• _EXERCISE INSTRUCTIONS_
a - In the Hadoop streaming thread, what is the Spanish translation of this sentence: "I had similar problems when I was using streaming and I believe my workaround was to put the mapper/reducers outside my home directory."
b - In the Hadoop streaming thread, which directory does the reply give as an example of one that is world readable at every level?
c - Resume the Hadoop streaming thread from the point where it stops.

Re: Hadoop Streaming job Fails - Permission Denied error

Posted by Jeremy Lewi <je...@lewi.us>.
I would suggest you try putting your mapper/reducer py files in a directory
that is world readable at every level . i.e /tmp/test. I had similar
problems when I was using streaming and I believe my workaround was to put
the mapper/reducers outside my home directory. The other more involved
alternative is to setup the linux task controller so you can run your MR
jobs as the user who submits the jobs.

J

On Mon, Sep 12, 2011 at 2:18 AM, Bejoy KS <be...@gmail.com> wrote:

> Hi
>       I wanted to try out hadoop steaming and got the sample python code
> for mapper and reducer. I copied both into my lfs and tried running the
> steaming job as mention in the documentation.

• _SOURCE INFORMATION_
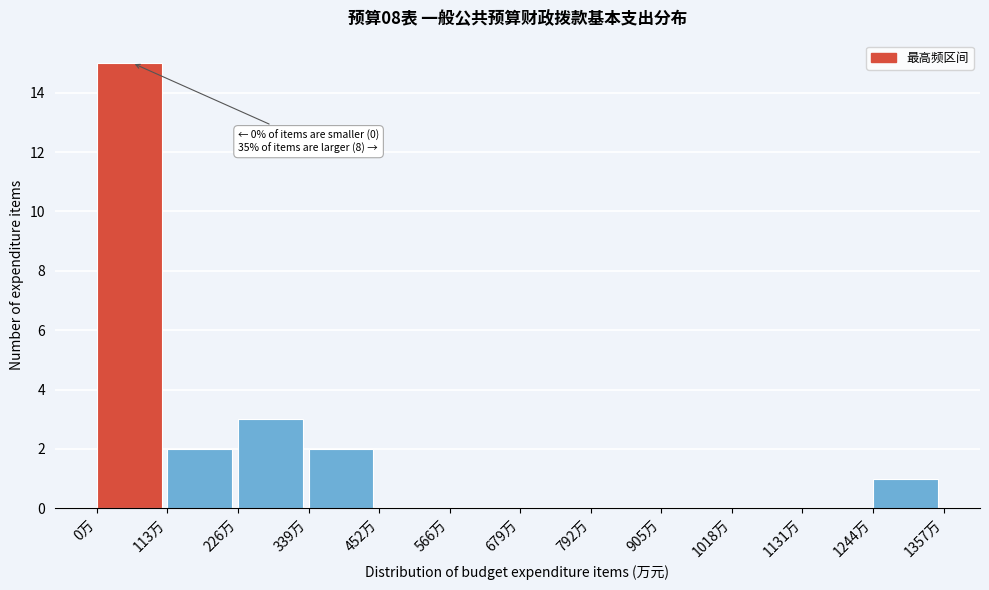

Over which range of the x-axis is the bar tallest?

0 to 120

...

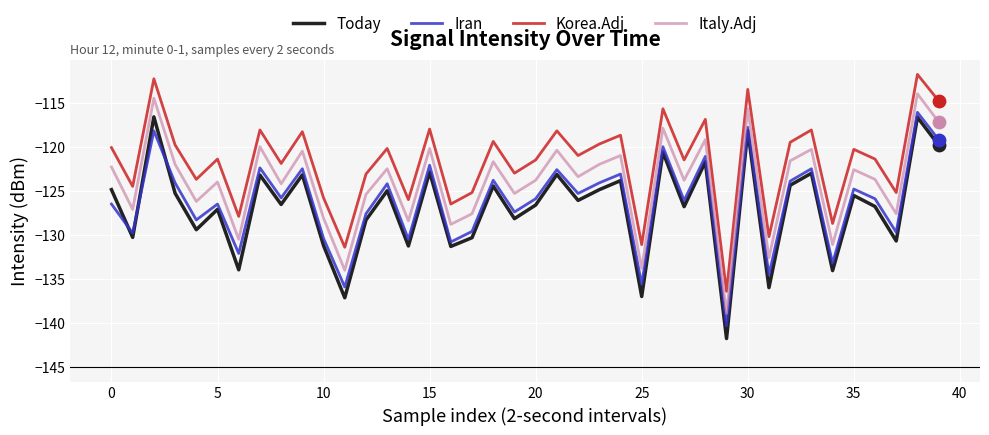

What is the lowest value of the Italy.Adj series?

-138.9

• _RESULTS FOR EACH TASK_
a - Tuve problemas similares cuando usaba streaming y creo que mi solución fue poner los mappers/reducers fuera de mi directorio personal.

b - /tmp/test

c -
> Here the command i used to run the job
>
> hadoop  jar
> /usr/lib/hadoop-0.20/contrib/streaming/hadoop-streaming-0.20.2-cdh3u0.jar
> -input /userdata/bejoy/apps/wc/input -output /userdata/bejoy/apps/wc/output
> -mapper /home/cloudera/bejoy/apps/inputs/wc/WcStreamMap.py  -reducer
> /home/cloudera/bejoy/apps/inputs/wc/WcStreamReduce.py
>
> Here other than input and output the rest all are on lfs locations. How
> ever the job is failing. The error log from the jobtracker url is as
>
> java.lang.RuntimeException: Error in configuring object
>     at
> org.apache.hadoop.util.ReflectionUtils.setJobConf(ReflectionUtils.java:93)
>     at
> org.apache.hadoop.util.ReflectionUtils.setConf(ReflectionUtils.java:64)
>     at
> org.apache.hadoop.util.ReflectionUtils.newInstance(ReflectionUtils.java:117)
>     at org.apache.hadoop.mapred.MapTask.runOldMapper(MapTask.java:386)
>     at org.apache.hadoop.mapred.MapTask.run(MapTask.java:324)
>     at org.apache.hadoop.mapred.Child$4.run(Child.java:268)
>     at java.security.AccessController.doPrivileged(Native Method)
>     at javax.security.auth.Subject.doAs(Subject.java:396)
>     at
> org.apache.hadoop.security.UserGroupInformation.doAs(UserGroupInformation.java:1115)
>     at org.apache.hadoop.mapred.Child.main(Child.java:262)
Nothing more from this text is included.